### Document segment
= = =
# WHY DO MY PHOTOS LOOK LIKE THIS



## Photonoob1 (May 7, 2013)

So I have been taking some photographs for my girlfriends blog, while I am an amateur I feel like I may be doing something wrong to produce this amount of softness on the images.

I'm using a T3i with a 17-55mm 2.8 lens, why is the zoomed image so soft?!


ALl advice much appreciated


----------



## Ilovemycam (May 7, 2013)

motion blur from shutter speed, focus, poor lens, dirty lens, subject moving (maybe sharpen RAW, but prob not.)

Shoot a dollar bill on a tripod and see how sharp your set up really is.


----------



## kathyt (May 7, 2013)

I really can't tell too much, but it looks like your focus did not fall on your subjects face. Your image is also really underexposed, histogram pushed all the way to the left, which will have an impact on quality as well.


----------



## Derrel (May 7, 2013)

I must agree with kathythorson, the focus seems to be off...it's just not focused properly.


----------



## pixelwhip (May 7, 2013)

a combination of things.

1) kit lens shot wide open (try stopping down 2 stops for better sharpness)
2) shot with slow shutter; a bit of motion blur
3) shot with UV filter on lens
4) not enough diffussed light, what light is there looks pretty hard (on-camera flash?)


----------



## Photonoob1 (May 7, 2013)

pixelwhip said:


> a combination of things.
> 
> 1) kit lens shot wide open (try stopping down 2 stops for better sharpness)
> 
> ...


 - 

It was shot with a flash at around 7pm in Boston (pretty low light)

What do you recommend shutter speed to be? I figured 1/100 would be decent for a relatively still subject

- no UV filter

This isn't the kit lens, it is this guy -http://www.bhphotovideo.com/bnh/controller/home?O=&sku=425812&is=USA&Q=&A=details

Does hard light ruin image quality like this?


----------



## Photonoob1 (May 7, 2013)

Maybe I should get my lens looked at?


----------



## David444 (May 7, 2013)

.


----------



## Photonoob1 (May 7, 2013)

David444 said:


> What are the exif settings for the photo? Are you choosing the focus point or are you letting the camera choose it for you?



Here you are.\

That was auto focus, most likely on her right eye.


----------



## SCraig (May 7, 2013)

Photonoob1 said:


> \
> 
> That was auto focus, most likely on her right eye.


Actually it looks to me like the focus was on the bracelet on her right arm.  It seems to be more in focus than her face.

The image was shot at f/2.8.  No lens is at its sharpest at maximum aperture, you need to stop it down a couple of stops to get the sharpest image from it.


----------



## David444 (May 7, 2013)

.


----------



## Overread (May 7, 2013)

David444 said:


> If you can get a sharp photo using manual focus then you have an AF problem.



Note that this does not mean that the AF is broken, it means more likely that you've used it incorrectly. 

How have you got the AF on the camera currently setup? Go through your motions, settings and process for taking a photo and we'll be able to see what steps and settings you have and give suggestions as to where you can make improvements.
= = =
### Tasks for this exercise
1. In the forum thread about soft photos, where does SCraig think the focus actually fell?
2. Carry on the forum thread about soft photos from the point where it stops.
= = =
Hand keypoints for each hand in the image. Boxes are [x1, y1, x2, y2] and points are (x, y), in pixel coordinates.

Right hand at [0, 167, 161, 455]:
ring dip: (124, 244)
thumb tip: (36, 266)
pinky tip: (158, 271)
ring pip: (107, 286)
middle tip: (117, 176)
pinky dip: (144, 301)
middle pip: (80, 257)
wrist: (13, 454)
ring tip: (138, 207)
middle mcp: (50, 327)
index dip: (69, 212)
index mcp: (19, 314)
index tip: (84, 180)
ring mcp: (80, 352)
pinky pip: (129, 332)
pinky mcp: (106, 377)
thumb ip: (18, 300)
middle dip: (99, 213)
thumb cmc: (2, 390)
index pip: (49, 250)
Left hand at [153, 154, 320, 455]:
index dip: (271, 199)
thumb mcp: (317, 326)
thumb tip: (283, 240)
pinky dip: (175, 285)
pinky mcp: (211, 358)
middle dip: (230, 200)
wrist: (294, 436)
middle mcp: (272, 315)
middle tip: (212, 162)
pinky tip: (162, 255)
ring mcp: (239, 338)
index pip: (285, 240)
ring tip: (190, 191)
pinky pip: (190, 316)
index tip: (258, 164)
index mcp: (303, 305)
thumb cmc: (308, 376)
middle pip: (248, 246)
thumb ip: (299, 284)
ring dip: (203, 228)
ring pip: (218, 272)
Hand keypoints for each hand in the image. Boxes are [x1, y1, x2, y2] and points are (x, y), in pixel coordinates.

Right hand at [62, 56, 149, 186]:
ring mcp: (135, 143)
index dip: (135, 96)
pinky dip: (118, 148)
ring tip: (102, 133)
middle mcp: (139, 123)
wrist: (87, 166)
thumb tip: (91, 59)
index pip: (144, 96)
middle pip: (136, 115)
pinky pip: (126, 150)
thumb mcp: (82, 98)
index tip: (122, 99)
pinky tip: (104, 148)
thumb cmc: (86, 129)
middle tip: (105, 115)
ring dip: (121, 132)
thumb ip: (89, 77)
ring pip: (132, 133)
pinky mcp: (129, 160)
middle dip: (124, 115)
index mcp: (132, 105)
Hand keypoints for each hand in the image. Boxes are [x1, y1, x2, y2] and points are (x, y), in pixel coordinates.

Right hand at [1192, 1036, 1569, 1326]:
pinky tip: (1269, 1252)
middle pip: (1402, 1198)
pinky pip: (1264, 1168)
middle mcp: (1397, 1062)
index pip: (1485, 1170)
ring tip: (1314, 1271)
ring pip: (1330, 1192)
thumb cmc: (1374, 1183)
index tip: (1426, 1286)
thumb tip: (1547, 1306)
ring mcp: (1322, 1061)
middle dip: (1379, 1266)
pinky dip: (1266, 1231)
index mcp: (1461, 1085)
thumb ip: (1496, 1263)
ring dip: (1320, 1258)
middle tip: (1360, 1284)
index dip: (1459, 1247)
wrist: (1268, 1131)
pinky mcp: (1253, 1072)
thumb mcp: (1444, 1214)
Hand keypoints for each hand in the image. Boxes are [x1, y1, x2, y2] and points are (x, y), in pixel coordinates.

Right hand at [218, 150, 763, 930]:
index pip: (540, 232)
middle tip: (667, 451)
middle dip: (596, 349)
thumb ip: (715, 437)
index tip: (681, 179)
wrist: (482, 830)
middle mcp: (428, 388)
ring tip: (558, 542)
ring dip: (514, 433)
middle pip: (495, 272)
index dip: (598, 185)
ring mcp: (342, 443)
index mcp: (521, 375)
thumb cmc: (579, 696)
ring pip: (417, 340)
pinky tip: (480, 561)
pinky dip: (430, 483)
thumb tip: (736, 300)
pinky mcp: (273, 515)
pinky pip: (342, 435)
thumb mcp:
= = =
### Expected outputs
1. On the bracelet on her right arm.

2.
----------



## runnah (May 7, 2013)

Ilovemycam said:


> Shoot a dollar bill on a tripod and see how sharp your set up really is.



Photographers don't have that kind of money!


----------



## Juga (May 7, 2013)

runnah said:


> Ilovemycam said:
> 
> 
> > Shoot a dollar bill on a tripod and see how sharp your set up really is.
> ...


----------



## Photonoob1 (May 7, 2013)

Overread said:


> David444 said:
> 
> 
> > If you can get a sharp photo using manual focus then you have an AF problem.
> ...



Well, shooting this kind of thing I would obviously flip to autofocus on the lens (IS is always on). Look through view finder, depress shutter half way to AF, then fire when focus is confirmed. 

Often times I like a little fill flash but I'm finding that the photos turn out better if I just use ambient light unless I'm in a studio environment. So with flash I usually have it turned to a super low power with a soft box in front of it to shoot a wide beam.

Hope this is enough info? I honestly seem to only have problems when shooting still photos. With video (manually focusing in live view) I obviously don't have focus issues. I'm leaning towards it being a lens problem because I haven't noticed this until I bought this new lens, I shot with a 50mm 1.6 a lot and thought it was crystal clear, even wide open.


----------



## Juga (May 7, 2013)

Photonoob1 said:


> Overread said:
> 
> 
> > David444 said:
> ...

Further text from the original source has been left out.